#### Dataset entries:

*-*-*

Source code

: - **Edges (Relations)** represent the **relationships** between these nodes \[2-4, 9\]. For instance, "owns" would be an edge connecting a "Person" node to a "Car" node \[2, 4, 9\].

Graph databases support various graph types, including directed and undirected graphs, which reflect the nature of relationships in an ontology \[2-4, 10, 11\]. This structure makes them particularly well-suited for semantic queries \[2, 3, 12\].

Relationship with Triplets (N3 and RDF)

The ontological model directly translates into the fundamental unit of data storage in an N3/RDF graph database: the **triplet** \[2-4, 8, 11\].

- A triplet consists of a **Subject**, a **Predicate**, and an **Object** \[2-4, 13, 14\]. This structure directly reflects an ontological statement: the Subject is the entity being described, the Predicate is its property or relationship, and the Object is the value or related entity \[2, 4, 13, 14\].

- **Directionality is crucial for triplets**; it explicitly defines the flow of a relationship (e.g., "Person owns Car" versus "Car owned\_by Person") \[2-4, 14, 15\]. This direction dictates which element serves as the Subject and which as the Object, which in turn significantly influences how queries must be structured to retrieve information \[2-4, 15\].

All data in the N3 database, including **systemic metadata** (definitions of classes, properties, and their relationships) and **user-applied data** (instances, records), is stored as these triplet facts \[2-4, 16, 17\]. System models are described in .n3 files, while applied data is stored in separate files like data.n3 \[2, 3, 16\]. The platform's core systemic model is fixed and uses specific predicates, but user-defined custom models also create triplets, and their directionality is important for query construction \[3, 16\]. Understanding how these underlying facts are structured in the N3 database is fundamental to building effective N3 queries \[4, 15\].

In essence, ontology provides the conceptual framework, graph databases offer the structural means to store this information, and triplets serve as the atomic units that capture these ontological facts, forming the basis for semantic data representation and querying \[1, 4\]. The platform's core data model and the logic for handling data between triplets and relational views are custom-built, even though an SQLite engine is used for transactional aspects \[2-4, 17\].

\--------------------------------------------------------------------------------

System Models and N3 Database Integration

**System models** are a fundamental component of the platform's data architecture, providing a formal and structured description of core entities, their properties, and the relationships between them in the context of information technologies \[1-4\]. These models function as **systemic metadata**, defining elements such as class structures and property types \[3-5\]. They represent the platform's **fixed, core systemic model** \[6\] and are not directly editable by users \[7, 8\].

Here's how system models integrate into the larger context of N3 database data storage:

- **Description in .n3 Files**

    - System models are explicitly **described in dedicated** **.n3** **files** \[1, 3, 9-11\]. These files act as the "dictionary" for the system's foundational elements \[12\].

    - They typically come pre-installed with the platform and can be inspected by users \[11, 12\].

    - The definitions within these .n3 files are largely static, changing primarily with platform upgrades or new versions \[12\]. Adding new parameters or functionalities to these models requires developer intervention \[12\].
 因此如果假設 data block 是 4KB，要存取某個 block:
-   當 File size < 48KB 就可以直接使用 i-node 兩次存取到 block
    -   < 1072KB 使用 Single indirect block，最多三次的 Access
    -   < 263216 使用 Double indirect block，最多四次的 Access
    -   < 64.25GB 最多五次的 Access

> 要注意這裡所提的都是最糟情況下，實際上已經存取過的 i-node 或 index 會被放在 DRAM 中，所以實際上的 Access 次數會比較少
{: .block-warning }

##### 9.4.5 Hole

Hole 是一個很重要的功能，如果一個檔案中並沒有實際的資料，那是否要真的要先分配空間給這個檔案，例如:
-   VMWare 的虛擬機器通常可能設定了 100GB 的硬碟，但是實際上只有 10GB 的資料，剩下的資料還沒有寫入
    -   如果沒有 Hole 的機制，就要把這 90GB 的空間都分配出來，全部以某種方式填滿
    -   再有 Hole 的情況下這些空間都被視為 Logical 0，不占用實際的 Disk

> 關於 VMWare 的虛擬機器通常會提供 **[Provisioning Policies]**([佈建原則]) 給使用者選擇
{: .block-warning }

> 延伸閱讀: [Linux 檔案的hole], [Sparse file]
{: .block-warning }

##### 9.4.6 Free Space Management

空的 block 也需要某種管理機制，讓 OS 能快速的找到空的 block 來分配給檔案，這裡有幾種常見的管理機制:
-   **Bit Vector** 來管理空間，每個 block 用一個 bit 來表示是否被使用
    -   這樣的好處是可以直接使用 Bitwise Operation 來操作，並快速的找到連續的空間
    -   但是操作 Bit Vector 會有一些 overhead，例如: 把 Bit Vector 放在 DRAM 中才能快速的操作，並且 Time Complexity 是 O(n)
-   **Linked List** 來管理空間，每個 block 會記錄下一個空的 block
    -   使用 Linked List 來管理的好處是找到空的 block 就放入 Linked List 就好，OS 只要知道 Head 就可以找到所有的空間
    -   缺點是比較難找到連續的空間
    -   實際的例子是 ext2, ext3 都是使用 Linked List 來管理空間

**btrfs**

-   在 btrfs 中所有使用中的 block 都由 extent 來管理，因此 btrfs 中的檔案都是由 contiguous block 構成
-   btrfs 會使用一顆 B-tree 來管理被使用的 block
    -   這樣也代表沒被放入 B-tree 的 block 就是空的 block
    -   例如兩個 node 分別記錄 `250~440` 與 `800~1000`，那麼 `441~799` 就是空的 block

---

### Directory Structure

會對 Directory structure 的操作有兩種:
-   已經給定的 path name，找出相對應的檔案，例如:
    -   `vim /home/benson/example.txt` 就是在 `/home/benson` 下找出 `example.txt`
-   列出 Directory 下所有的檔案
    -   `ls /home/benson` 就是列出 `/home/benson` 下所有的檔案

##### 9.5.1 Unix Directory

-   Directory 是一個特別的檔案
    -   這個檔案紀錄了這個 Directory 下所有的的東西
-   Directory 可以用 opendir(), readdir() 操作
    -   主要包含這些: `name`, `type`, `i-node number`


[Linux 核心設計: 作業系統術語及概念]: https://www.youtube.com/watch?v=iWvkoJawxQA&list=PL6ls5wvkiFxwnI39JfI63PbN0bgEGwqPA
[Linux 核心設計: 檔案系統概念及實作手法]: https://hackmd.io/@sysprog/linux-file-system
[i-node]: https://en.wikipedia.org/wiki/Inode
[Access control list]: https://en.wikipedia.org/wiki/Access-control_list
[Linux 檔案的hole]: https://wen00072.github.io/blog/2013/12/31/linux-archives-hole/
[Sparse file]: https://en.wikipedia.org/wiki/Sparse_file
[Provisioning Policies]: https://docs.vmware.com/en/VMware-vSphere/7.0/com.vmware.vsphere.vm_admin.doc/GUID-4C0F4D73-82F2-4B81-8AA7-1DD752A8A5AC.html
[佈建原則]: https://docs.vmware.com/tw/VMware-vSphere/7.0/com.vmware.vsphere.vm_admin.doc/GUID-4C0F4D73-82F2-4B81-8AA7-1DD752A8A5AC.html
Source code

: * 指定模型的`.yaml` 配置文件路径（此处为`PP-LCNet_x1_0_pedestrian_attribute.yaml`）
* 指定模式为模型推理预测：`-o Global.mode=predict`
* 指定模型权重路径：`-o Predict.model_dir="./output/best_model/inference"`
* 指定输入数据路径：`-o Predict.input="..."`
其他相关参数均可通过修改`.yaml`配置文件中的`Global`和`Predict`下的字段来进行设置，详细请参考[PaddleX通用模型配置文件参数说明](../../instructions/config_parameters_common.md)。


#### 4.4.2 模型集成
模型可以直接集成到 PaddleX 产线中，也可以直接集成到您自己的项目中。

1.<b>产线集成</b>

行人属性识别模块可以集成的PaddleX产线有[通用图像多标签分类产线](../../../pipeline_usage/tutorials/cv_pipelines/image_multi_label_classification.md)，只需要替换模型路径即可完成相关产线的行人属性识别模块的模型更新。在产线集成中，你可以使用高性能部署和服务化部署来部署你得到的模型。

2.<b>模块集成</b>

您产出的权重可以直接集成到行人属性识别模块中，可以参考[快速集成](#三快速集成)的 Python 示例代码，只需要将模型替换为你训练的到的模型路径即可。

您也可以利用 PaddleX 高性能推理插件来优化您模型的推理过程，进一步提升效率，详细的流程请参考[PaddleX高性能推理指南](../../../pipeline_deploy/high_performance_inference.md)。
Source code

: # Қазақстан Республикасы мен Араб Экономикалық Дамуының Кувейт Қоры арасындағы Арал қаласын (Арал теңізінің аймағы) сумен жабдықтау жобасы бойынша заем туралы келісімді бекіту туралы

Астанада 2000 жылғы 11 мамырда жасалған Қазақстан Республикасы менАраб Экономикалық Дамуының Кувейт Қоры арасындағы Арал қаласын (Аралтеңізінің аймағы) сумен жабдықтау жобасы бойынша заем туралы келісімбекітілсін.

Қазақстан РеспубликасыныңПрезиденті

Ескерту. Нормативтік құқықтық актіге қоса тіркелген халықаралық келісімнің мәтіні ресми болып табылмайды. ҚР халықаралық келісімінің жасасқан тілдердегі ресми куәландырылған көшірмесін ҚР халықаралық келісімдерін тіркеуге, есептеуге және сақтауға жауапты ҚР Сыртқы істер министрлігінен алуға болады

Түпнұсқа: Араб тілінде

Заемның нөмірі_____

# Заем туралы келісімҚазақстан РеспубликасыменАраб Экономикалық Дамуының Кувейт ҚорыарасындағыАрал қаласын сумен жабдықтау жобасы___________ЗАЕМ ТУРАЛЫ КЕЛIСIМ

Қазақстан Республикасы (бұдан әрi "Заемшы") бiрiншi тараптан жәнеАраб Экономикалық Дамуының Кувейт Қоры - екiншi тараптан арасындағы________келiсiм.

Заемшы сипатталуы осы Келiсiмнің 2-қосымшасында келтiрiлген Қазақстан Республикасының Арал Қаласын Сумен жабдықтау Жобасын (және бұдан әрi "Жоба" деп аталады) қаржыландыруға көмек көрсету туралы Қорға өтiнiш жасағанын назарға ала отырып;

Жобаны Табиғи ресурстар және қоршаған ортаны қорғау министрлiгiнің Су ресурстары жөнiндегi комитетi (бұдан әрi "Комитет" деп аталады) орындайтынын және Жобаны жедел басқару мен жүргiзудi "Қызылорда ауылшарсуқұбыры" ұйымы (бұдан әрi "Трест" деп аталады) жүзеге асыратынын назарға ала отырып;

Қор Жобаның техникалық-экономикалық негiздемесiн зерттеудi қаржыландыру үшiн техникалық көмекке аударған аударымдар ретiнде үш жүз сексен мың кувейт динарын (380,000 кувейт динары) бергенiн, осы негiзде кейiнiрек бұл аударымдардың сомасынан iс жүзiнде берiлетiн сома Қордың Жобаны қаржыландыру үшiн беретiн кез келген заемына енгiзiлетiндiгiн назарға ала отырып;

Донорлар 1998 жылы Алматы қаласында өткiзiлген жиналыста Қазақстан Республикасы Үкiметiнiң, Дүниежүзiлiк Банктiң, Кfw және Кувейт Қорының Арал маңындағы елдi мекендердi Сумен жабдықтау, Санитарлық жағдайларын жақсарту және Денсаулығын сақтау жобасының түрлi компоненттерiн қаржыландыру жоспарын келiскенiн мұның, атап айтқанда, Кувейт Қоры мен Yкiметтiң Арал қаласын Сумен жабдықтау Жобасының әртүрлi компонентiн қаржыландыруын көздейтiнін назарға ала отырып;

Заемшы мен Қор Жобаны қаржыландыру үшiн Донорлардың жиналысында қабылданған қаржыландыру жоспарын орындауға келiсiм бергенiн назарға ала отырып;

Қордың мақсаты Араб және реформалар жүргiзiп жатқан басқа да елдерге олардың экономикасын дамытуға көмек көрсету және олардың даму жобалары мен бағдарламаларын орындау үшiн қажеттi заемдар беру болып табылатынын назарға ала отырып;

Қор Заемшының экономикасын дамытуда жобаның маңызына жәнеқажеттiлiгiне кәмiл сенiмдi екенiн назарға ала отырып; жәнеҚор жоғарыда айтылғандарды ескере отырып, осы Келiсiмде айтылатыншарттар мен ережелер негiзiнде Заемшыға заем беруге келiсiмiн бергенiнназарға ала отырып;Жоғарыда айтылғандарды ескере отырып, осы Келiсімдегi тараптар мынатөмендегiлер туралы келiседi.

*-*-*

#### Request:
Above are some records; copy exactly the lines from the one with "行人属性识别模块可以集成的P" through the one with "Астанада 2000 жылғы", both included, and no others.

#### Problem solution:
行人属性识别模块可以集成的PaddleX产线有[通用图像多标签分类产线](../../../pipeline_usage/tutorials/cv_pipelines/image_multi_label_classification.md)，只需要替换模型路径即可完成相关产线的行人属性识别模块的模型更新。在产线集成中，你可以使用高性能部署和服务化部署来部署你得到的模型。

2.<b>模块集成</b>

您产出的权重可以直接集成到行人属性识别模块中，可以参考[快速集成](#三快速集成)的 Python 示例代码，只需要将模型替换为你训练的到的模型路径即可。

您也可以利用 PaddleX 高性能推理插件来优化您模型的推理过程，进一步提升效率，详细的流程请参考[PaddleX高性能推理指南](../../../pipeline_deploy/high_performance_inference.md)。
Source code

: # Қазақстан Республикасы мен Араб Экономикалық Дамуының Кувейт Қоры арасындағы Арал қаласын (Арал теңізінің аймағы) сумен жабдықтау жобасы бойынша заем туралы келісімді бекіту туралы

Астанада 2000 жылғы 11 мамырда жасалған Қазақстан Республикасы менАраб Экономикалық Дамуының Кувейт Қоры арасындағы Арал қаласын (Аралтеңізінің аймағы) сумен жабдықтау жобасы бойынша заем туралы келісімбекітілсін.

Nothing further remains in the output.